Human Spermatozoa as a Model for Detecting Missing Proteins in the Context of the Chromosome-Centric Human Proteome Project

The Chromosome-Centric Human Proteome Project (C-HPP) aims at cataloguing the proteins as gene products encoded by the human genome in a chromosome-centric manner. The existence of products of about 82% of the genes has been confirmed at the protein level. However, the number of so-called “missing proteins” remains significant. It was recently suggested that the expression of proteins that have been systematically missed might be restricted to particular organs or cell types, for example, the testis. Testicular function, and spermatogenesis in particular, is conditioned by the successive activation or repression of thousands of genes and proteins including numerous germ cell- and testis-specific products.
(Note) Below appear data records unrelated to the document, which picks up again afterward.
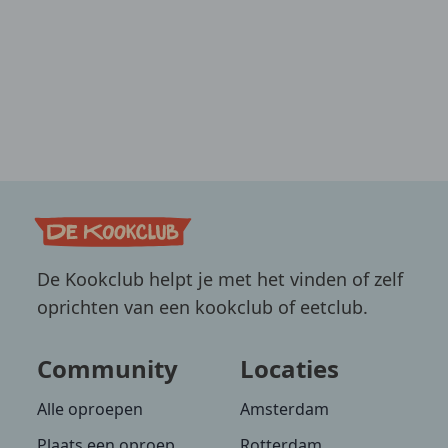
De Kookclub helpt je met het vinden of zelf
oprichten van een kookclub of eetclub.
Community
Locaties
Alle oproepen
Amsterdam
Plaats een oproep
Rotterdam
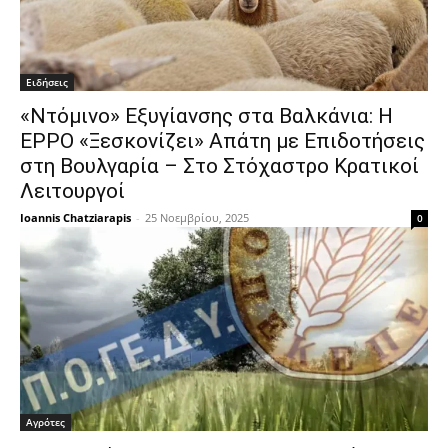
Ειδήσεις
«Ντόμινο» Εξυγίανσης στα Βαλκάνια: Η
EPPO «Ξεσκονίζει» Απάτη με Επιδοτήσεις
στη Βουλγαρία – Στο Στόχαστρο Κρατικοί
Λειτουργοί
Ioannis Chatziarapis
-
25 Νοεμβρίου, 2025
0
Αγρότες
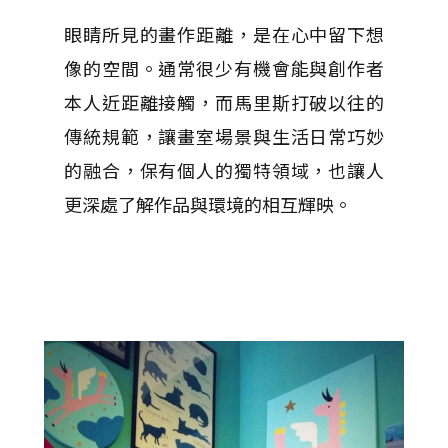
眼睛所見的畫作距離，是在心中留下想
像的空間。通常很少有機會能與創作者
本人近距離接觸，而馬里斯打破以往的
傳統規範，讓畫室場景與生活日常巧妙
的融合，保有個人的獨特領域，也讓人
更深處了解作品與環境的相互輝映。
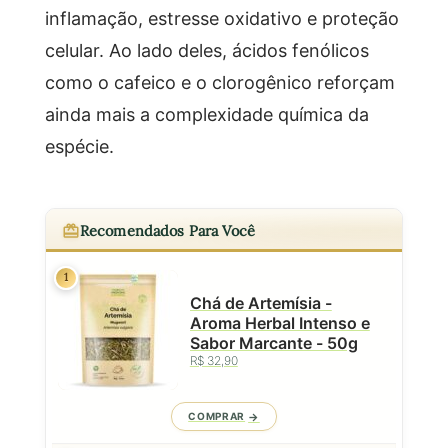
inflamação, estresse oxidativo e proteção
celular. Ao lado deles, ácidos fenólicos
como o cafeico e o clorogênico reforçam
ainda mais a complexidade química da
espécie.
Recomendados Para Você
1
Chá de Artemísia -
Aroma Herbal Intenso e
Sabor Marcante - 50g
R$ 32,90
COMPRAR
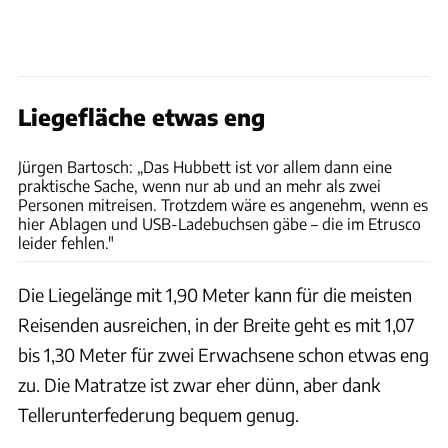
Liegefläche etwas eng
Ingolf Pompe
Jürgen Bartosch: „Das Hubbett ist vor allem dann eine
praktische Sache, wenn nur ab und an mehr als zwei
Personen mitreisen. Trotzdem wäre es angenehm, wenn es
hier Ablagen und USB-Ladebuchsen gäbe – die im Etrusco
leider fehlen."
Die Liegelänge mit 1,90 Meter kann für die meisten
Reisenden ausreichen, in der Breite geht es mit 1,07
bis 1,30 Meter für zwei Erwachsene schon etwas eng
zu. Die Matratze ist zwar eher dünn, aber dank
Tellerunterfederung bequem genug.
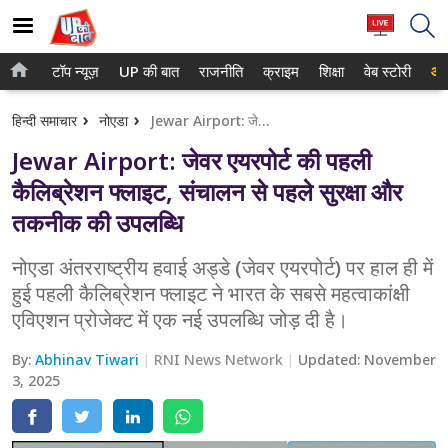
टॉप न्यूज़
UP की बात
राजनीति
क्राइम
शिक्षा
वेब स्टोरी
आप
होम
नोएडा
हिन्दी समाचार
नोएडा
Jewar Airport: जेवर एयरपोर्ट की पहली कैलिब्रेशन फ्लाइट, संचालन से पहले सुरक्षा और तकनीक की उपलब्धि
टॉप न्यूज़
गाजियाबाद
Jewar Airport: जेवर एयरपोर्ट की पहली
UP की बात
लखनऊ
कैलिब्रेशन फ्लाइट, संचालन से पहले सुरक्षा और
तकनीक की उपलब्धि
राजनीति
कानपुर
क्राइम
नोएडा अंतरराष्ट्रीय हवाई अड्डे (जेवर एयरपोर्ट) पर हाल ही में
वाराणसी
हुई पहली कैलिब्रेशन फ्लाइट ने भारत के सबसे महत्वाकांक्षी
शिक्षा
आगरा
एविएशन प्रोजेक्ट में एक नई उपलब्धि जोड़ दी है।
वेब स्टोरी
अयोध्या
By:
Abhinav Tiwari
RNI News Network
Updated:
November
3, 2025
अलीगढ़
मथुरा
Both the testis and postmeiotic germ cells are thus promising sites at which to search for missing proteins, and ejaculated spermatozoa are a potential source of proteins whose expression is restricted to the germ cell lineage. A trans-chromosome-based data analysis was performed to catalog missing proteins in total protein extracts from isolated human spermatozoa. We have identified and manually validated peptide matches to 89 missing proteins in human spermatozoa. In addition, we carefully validated three proteins that were scored as uncertain in the latest neXtProt release (09.19.2014). A focus was then given to the 12 missing proteins encoded on chromosomes 2 and 14, some of which may putatively play roles in ciliation and flagellum mechanistics. The expression pattern of C2orf57 and TEX37 was confirmed in the adult testis by immunohistochemistry. On the basis of transcript expression during human spermatogenesis, we further consider the potential for discovering additional missing proteins in the testicular postmeiotic germ cell lineage and in ejaculated spermatozoa. This project was conducted as part of the C-HPP initiatives on chromosomes 14 (France) and 2 (Switzerland). The mass spectrometry proteomics data have been deposited with the ProteomeXchange Consortium under the data set identifier PXD002367.